Personal information
- Full name: Michael John Twomey
- Born: 25 September 1931
- Died: 14 December 2015 (aged 84)
- Original team: Ballarat (BFL)
- Debut: Round 1, 1951, Collingwood vs. North Melbourne, at Victoria Park
- Height: 185 cm (6 ft 1 in)
- Weight: 87 kg (192 lb)

Playing career^{1}
- Years: Club / Games (Goals)
- 1951–1961: Collingwood / 157 (94)
- ^{1} Playing statistics correct to the end of 1961.

Career highlights
- 2× VFL premiership player: 1953, 1958;

= Mick Twomey =

Australian rules footballer (1931–2015)

Michael John Twomey (25 September 1931 – 14 December 2015) was an Australian rules footballer who played for the Collingwood Football Club in the Victorian Football League (VFL).
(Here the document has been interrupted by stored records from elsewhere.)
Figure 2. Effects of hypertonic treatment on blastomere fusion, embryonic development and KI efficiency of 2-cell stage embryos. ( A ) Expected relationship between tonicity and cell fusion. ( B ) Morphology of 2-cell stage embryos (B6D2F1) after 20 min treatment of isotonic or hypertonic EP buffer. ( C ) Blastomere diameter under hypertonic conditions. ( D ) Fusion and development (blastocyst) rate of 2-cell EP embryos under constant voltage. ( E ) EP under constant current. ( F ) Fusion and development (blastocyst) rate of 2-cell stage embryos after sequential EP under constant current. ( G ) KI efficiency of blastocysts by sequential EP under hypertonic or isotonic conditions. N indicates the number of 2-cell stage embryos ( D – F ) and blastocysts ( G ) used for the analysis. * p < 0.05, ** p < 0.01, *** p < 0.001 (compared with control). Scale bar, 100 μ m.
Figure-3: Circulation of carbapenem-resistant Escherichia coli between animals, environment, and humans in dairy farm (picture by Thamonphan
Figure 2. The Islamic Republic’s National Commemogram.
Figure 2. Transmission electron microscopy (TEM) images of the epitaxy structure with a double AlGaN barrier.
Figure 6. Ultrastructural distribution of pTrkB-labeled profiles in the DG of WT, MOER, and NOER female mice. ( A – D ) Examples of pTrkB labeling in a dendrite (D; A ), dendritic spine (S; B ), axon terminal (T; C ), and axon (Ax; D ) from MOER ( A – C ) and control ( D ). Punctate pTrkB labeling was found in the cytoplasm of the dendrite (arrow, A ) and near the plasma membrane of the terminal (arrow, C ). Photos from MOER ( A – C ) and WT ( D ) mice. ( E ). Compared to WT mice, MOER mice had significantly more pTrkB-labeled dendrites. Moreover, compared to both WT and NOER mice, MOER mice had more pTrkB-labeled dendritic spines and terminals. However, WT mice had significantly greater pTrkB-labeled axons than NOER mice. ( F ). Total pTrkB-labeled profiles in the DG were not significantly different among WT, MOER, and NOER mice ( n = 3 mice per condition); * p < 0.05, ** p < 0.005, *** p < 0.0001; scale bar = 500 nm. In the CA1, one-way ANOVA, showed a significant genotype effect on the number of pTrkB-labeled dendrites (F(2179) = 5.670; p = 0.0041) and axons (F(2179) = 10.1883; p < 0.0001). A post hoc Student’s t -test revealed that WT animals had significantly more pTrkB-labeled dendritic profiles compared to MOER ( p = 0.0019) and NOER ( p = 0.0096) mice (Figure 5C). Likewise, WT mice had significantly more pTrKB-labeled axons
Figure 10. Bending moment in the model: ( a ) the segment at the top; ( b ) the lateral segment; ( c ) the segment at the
At 185 cm in height, Collingwood's Mick Twomey was taller than his brothers Bill and Pat. Recruited from Yarra Valley, he played most of his 157 VFL games between 1951 and 1961 as a ruckman. In fact he was short for a ruckman; but he had remarkable spring, and newspapers often carried photos of him seeming to soar over opponents. In the 1958 VFL Grand Final, for instance, the highlights footage from Channel 7 shows him contesting ruck hit-outs and marks with opposing ruckmen who were 11 cm and 13 cm taller.

Over the course of his 10-year career Twomey was a member of five Collingwood Grand Final teams, enjoying premiership success in 1953 and 1958. He died in 2015.